[Dataset rows]

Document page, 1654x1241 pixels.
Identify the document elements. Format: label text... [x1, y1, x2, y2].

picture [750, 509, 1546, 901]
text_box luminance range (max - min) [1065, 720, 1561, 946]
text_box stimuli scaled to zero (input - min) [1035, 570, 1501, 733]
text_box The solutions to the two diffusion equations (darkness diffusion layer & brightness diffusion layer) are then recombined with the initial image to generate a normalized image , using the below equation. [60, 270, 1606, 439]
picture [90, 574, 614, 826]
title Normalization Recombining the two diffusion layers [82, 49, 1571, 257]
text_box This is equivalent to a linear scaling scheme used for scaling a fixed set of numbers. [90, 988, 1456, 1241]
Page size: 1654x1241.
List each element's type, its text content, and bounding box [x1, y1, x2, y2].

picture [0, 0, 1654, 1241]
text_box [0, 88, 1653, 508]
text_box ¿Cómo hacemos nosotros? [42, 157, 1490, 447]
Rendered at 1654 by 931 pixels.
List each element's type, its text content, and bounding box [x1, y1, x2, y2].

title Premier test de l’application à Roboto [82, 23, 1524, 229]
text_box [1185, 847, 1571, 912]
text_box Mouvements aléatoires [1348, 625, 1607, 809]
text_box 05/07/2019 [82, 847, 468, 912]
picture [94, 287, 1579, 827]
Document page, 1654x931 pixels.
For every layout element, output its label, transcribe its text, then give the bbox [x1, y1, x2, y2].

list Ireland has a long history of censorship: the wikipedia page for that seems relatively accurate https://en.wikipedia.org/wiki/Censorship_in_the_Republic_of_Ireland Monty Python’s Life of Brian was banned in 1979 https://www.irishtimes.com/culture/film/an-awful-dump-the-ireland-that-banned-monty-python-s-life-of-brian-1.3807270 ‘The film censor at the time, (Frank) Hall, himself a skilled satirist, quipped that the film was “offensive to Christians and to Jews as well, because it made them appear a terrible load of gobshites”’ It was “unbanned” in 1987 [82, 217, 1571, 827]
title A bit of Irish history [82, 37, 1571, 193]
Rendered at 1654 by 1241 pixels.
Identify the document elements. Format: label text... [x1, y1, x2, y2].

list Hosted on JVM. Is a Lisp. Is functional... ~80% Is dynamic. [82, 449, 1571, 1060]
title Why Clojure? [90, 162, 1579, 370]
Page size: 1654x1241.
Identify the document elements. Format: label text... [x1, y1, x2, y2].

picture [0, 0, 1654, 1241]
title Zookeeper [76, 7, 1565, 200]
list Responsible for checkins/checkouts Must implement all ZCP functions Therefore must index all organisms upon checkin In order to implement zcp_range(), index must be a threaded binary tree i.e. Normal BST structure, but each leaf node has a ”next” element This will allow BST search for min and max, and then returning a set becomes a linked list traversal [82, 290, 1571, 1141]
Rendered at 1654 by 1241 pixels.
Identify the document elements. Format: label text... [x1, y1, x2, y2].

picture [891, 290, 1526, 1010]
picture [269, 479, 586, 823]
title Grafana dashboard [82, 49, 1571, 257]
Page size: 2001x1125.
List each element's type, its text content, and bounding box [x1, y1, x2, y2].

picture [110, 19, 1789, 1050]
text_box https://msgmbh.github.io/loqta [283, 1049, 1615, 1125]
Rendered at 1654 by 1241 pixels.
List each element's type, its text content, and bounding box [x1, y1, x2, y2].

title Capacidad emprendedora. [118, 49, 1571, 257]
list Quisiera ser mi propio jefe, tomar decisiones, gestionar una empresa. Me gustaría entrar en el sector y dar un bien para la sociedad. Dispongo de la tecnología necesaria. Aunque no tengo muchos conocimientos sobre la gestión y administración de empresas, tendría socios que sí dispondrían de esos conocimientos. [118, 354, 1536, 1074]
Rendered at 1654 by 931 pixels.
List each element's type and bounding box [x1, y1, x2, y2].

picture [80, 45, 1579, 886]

## Your instructions
Copy the rows above word for word, from the very first line down to and including the line with "text_box ¿Cómo hacemos".

## Response for this exercise
Document page, 1654x1241 pixels.
Identify the document elements. Format: label text... [x1, y1, x2, y2].

picture [750, 509, 1546, 901]
text_box luminance range (max - min) [1065, 720, 1561, 946]
text_box stimuli scaled to zero (input - min) [1035, 570, 1501, 733]
text_box The solutions to the two diffusion equations (darkness diffusion layer & brightness diffusion layer) are then recombined with the initial image to generate a normalized image , using the below equation. [60, 270, 1606, 439]
picture [90, 574, 614, 826]
title Normalization Recombining the two diffusion layers [82, 49, 1571, 257]
text_box This is equivalent to a linear scaling scheme used for scaling a fixed set of numbers. [90, 988, 1456, 1241]
Page size: 1654x1241.
List each element's type, its text content, and bounding box [x1, y1, x2, y2].

picture [0, 0, 1654, 1241]
text_box [0, 88, 1653, 508]
text_box ¿Cómo hacemos nosotros? [42, 157, 1490, 447]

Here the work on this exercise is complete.